Work task: Could you give the lines of the material below as a JSON list of strings, one per line with blank lines left out, starting at the line that contains "Onde está escrito Eis que faço novas todas" and stopping after the line that contains "O que significa Alef no salmo 119?"?

Dataset content:
◇ ◇ ◇
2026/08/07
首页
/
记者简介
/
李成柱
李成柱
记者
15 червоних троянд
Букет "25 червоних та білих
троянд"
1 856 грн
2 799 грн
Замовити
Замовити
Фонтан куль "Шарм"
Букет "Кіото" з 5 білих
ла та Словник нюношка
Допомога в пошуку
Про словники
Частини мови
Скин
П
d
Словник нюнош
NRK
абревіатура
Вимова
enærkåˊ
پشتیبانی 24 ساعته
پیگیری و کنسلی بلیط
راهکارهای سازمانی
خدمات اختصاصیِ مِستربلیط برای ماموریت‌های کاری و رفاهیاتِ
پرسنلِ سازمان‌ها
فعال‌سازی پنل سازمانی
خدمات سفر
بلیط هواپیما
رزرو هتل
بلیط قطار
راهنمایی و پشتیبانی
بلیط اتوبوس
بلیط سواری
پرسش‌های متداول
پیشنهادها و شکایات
◇ ◇ ◇
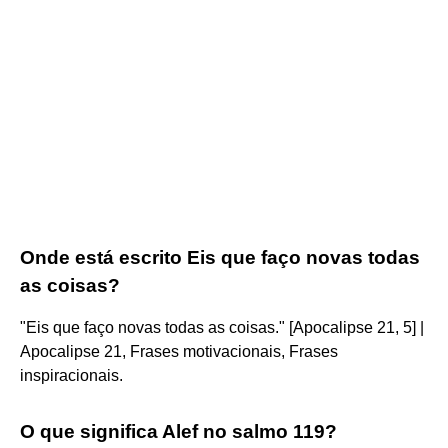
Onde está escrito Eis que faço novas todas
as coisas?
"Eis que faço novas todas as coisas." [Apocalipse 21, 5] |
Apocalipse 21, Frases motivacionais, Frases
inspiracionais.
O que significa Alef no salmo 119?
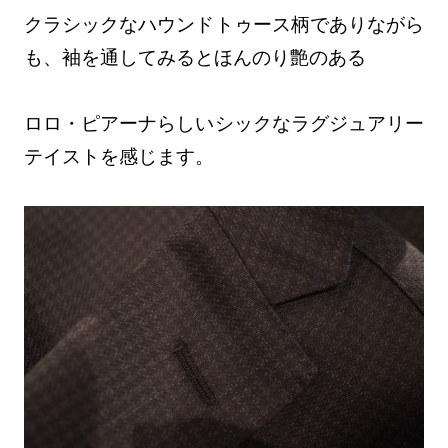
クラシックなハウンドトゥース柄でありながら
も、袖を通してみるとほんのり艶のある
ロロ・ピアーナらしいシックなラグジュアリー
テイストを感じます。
◇ ◇ ◇
Written solution:
[
  "Onde está escrito Eis que faço novas todas",
  "as coisas?",
  "\"Eis que faço novas todas as coisas.\" [Apocalipse 21, 5] |",
  "Apocalipse 21, Frases motivacionais, Frases",
  "inspiracionais.",
  "O que significa Alef no salmo 119?"
]